→ WHAT THIS EXERCISE ASKS:
**1)** Decide whether each statement agrees with the KPI passage, answering yes or no and quoting the passage's deciding words: (a) The aim of any KPI is to bring about improvement. (b) KPIs can be chosen without regard to a company's overall strategy. (c) Finance leaders want to spend less time thinking about frameworks for measuring results.
**2)** Please reproduce the KPI passage word for word between "Get them right" and "on your business.", inclusive.

Start of DOCUMENT

Love them or hate them, KPIs are the backbone of your business.
KPIs, or key performance indicators, can help you understand if your company is on the right track for success—and if it’s not, where to focus your attention. No matter what it measures, the aim of any KPI is to bring about improvement.
In addition, today’s finance leaders want to spend more time thinking about frameworks for measuring results in the form of KPIs and using these KPIs to guide course correction to drive business performance.
But with the amount of data that today’s businesses and organizations generate, it is important to choose the right metrics and indicators. At the same time, KPIs must be aligned with your company’s overall strategy and objectives.
Get them right and corporate performance will improve. Get them wrong and you will be focusing on indicators that have no overall positive impact on your business.

End of DOCUMENT
Start of EXTRACTED ENTRIES

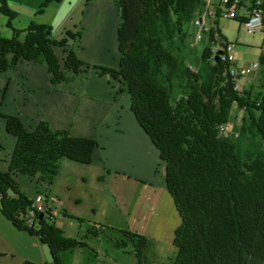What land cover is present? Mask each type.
I'll list each match as a JSON object with an SVG mask.
<instances>
[{
  "label": "trees",
  "instance_id": "1",
  "mask_svg": "<svg viewBox=\"0 0 264 264\" xmlns=\"http://www.w3.org/2000/svg\"><path fill=\"white\" fill-rule=\"evenodd\" d=\"M262 1L258 11L264 41ZM115 3L120 19L118 70L79 59L76 48L82 43L81 31H68L64 40L57 41L47 25L31 22L22 31L13 28L18 14L0 0V12L13 31L10 39L0 35V74L31 62L46 65L56 86L76 82L90 70L119 80L137 122L166 166V189L180 219L173 264H264V82L259 90L236 89L230 62L221 56L217 60L221 48L230 44L219 29L207 33L208 43L197 67L191 63L190 25L203 13L205 0ZM255 9L246 11L252 16ZM216 17H223L220 9ZM233 109L243 114L234 123ZM1 117L18 143L9 171L0 170V211L17 229L38 237L49 248L47 264H63L61 254L85 245L63 236L53 209L43 218L37 214L35 223L27 225L33 199L16 177L39 176L52 186L63 161L93 164L99 143L74 137L69 130H55L48 122L41 121L35 131H29L20 118ZM89 233L96 232L91 228ZM123 235L130 240L138 264H144L150 240L130 231ZM125 244L115 242L118 248Z\"/></svg>",
  "mask_w": 264,
  "mask_h": 264
},
{
  "label": "crops",
  "instance_id": "2",
  "mask_svg": "<svg viewBox=\"0 0 264 264\" xmlns=\"http://www.w3.org/2000/svg\"><path fill=\"white\" fill-rule=\"evenodd\" d=\"M93 6L86 16V25L82 24L86 29L82 43L77 47L80 52L79 59L86 63L94 61L98 64L89 63L92 66L118 70L119 13L107 3H102L98 9H92ZM108 16L117 17V24H114L115 19L107 20ZM198 20L201 22L200 17ZM86 50L95 58H91ZM88 75L86 81L56 86L52 83V76L46 65L31 62H22L16 69L0 74V170L9 171L12 154L18 143L17 139L8 133L1 115L20 118L29 131H35L39 123L44 121L55 130L71 131L74 137L96 140L99 148L94 153L93 164H79V167L87 168L69 165L66 162H73L69 160L61 163L67 168H78L82 173L80 181L83 184H87L90 177L100 187L99 192L103 198L94 206L96 210H100H92V215L88 217L86 213H81L85 214L82 216L80 211H66V206L59 208V200L52 201L53 185L42 183L39 176L16 177L21 188L32 199L38 193L48 196L49 206L56 211V222L60 223L61 227L65 224L63 220L71 218L69 215L79 219L86 218L92 224L91 228L95 234L83 235L82 229H78L75 231L76 236H68L85 246L61 254L62 263L138 264L135 255L131 253L130 240L116 235L115 232H108V228L114 224V206L123 208L126 212L131 211L140 192L145 196L134 230L136 234L144 235L160 244L157 248L155 245H149L145 252L144 264H173L177 257L173 242L180 219L172 196L166 189V166L160 159L159 150L137 122L122 83L106 75L99 76L91 70L86 77ZM72 168L68 170L73 171ZM81 205L82 202L76 199L75 207ZM63 211L68 215H64ZM121 224L123 221H118L117 225ZM102 226L108 227L104 229ZM119 240L126 243L125 248L115 245ZM163 245L173 249L170 256L161 253ZM50 262L49 248L43 245L38 237L17 229L0 211V264Z\"/></svg>",
  "mask_w": 264,
  "mask_h": 264
},
{
  "label": "rangeland",
  "instance_id": "3",
  "mask_svg": "<svg viewBox=\"0 0 264 264\" xmlns=\"http://www.w3.org/2000/svg\"><path fill=\"white\" fill-rule=\"evenodd\" d=\"M6 2L8 6L18 14V17L12 21L13 28L22 31L28 27L31 22L39 25H47L52 29L53 37L57 41L64 40L65 34L68 31H81L84 35L86 28L82 26V24L86 25V16L93 5L94 8L92 9H98L102 3H107L118 13L115 0H6ZM219 3L220 0H210V2H208V6L206 4L203 13L199 16L201 22L198 20L199 17H196L194 23L190 25V33L192 35V50L190 54L191 63L197 67L198 62L201 61L203 50L208 43L207 33L212 28H215L216 30L219 29L221 34L226 37L227 41L230 44H234V48L230 53L235 59L233 63L234 65L240 64L242 67H248L255 62L261 63V58H264L263 33L261 31L250 33L243 23L241 24L238 20H231L224 16L217 18V10L220 8ZM42 6L45 7L43 8ZM221 9L225 10V7H221ZM41 10L44 11L41 12ZM109 18L110 20L111 18L113 20L115 19L114 24H117V17L108 16L107 20ZM8 23V18L0 12V35L3 38L10 39L13 37V31L7 27L9 25ZM116 30L117 29H115V32ZM115 41L116 40L114 39L113 43H115ZM76 52L79 55V48H76ZM86 52L91 55V58H95L91 52L87 50ZM59 53L61 52L59 51ZM89 63L92 65H98L94 61H89ZM262 68H264V64L261 66V69L257 74L237 79L239 90L241 92L249 90L251 87L254 90H259L261 88V85L264 82V69ZM87 74L88 73L82 74L76 82H80L81 80L86 81L89 78V75L86 77ZM242 117V113L238 112L236 109L232 110V123L238 119L241 120ZM66 163L77 167L81 166L78 163ZM68 168L72 167L68 166ZM68 168L66 165H60L58 178H56L53 182L54 193L51 195L54 198L52 201L56 202V200H59L60 202L57 201L59 208H64L66 206V211H80V214L86 213L88 217L92 215V210H96L94 206L97 202L101 201L103 198L102 193L99 192L100 187H98V185L95 184V181H93L90 177L88 179V183L83 184V182L80 181L82 175L81 171L78 168L76 169V167L74 169L72 168L74 172L69 171ZM143 196H145L144 193L139 192V194H137L135 201L133 202L132 210L129 212H126L123 208L114 206L115 210L113 213L114 218L112 223H114L117 227L114 224L109 226L108 232H115L116 235L124 237L126 236L123 235V232L130 231L131 233H136L134 226L136 225V218L138 217V213L140 211L139 208L143 202ZM76 199H79L80 202H82V205L78 208L75 207ZM97 210L99 211L100 209ZM81 215L83 216L85 214ZM80 219L82 221L71 218L66 221L63 220L65 224H63L62 227L59 225L60 223L57 222L58 227L60 226V229L64 232V237H68L69 235L72 237L78 229H82L83 235H87L89 233L92 224H90L86 218ZM120 220L123 221V224L117 225ZM102 227L107 229L108 226ZM104 229L102 231H104ZM149 243L150 246L155 245L156 248L160 247V244H157L156 241L154 242L150 240ZM162 247L163 251L161 249V253L165 256H170L171 253H173L171 246L163 245Z\"/></svg>",
  "mask_w": 264,
  "mask_h": 264
},
{
  "label": "built area",
  "instance_id": "4",
  "mask_svg": "<svg viewBox=\"0 0 264 264\" xmlns=\"http://www.w3.org/2000/svg\"><path fill=\"white\" fill-rule=\"evenodd\" d=\"M208 2L210 0H205V3L208 6ZM238 3H241V5H237ZM263 3L262 0H236L235 2H232V0H220L219 3V9L222 14V16L227 17L231 20H240L243 22V25L247 28V30L250 33H255L256 31L262 32V16L259 14L261 13L258 11L260 5ZM206 7V6H205ZM221 7H225L224 9H221ZM256 7L255 14L250 15L248 11H246L247 8ZM207 12V8H206ZM243 12V13H242ZM234 48V44H229L227 48H221V51L223 54L221 55V58L223 61L230 62L231 66L229 68V73L232 77L235 79L238 78H244L251 75L257 74L261 69V63H253L248 67H242L240 64L234 65V58L231 56V51ZM236 89H239V84H237ZM222 131H225L224 127L221 128ZM51 207L49 206V202L47 200V195L44 193H38L33 198V208L31 212H29V215L27 217V225L31 226L33 223H35V218L37 214H45ZM53 215L56 217L57 213L53 210Z\"/></svg>",
  "mask_w": 264,
  "mask_h": 264
},
{
  "label": "water",
  "instance_id": "5",
  "mask_svg": "<svg viewBox=\"0 0 264 264\" xmlns=\"http://www.w3.org/2000/svg\"><path fill=\"white\" fill-rule=\"evenodd\" d=\"M223 54V52L222 51H219L218 52V58H217V60L219 59V56H221ZM44 216L43 215H41V218H43Z\"/></svg>",
  "mask_w": 264,
  "mask_h": 264
}]
</instances>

End of EXTRACTED ENTRIES

→ ANSWERS FOR THIS EXERCISE:
**1)**
(a) Yes: "No matter what it measures, the aim of any KPI is to bring about improvement."
(b) No: "KPIs must be aligned with your company’s overall strategy and objectives."
(c) No: "today’s finance leaders want to spend more time thinking about frameworks for measuring results"

**2)**
Get them right and corporate performance will improve. Get them wrong and you will be focusing on indicators that have no overall positive impact on your business.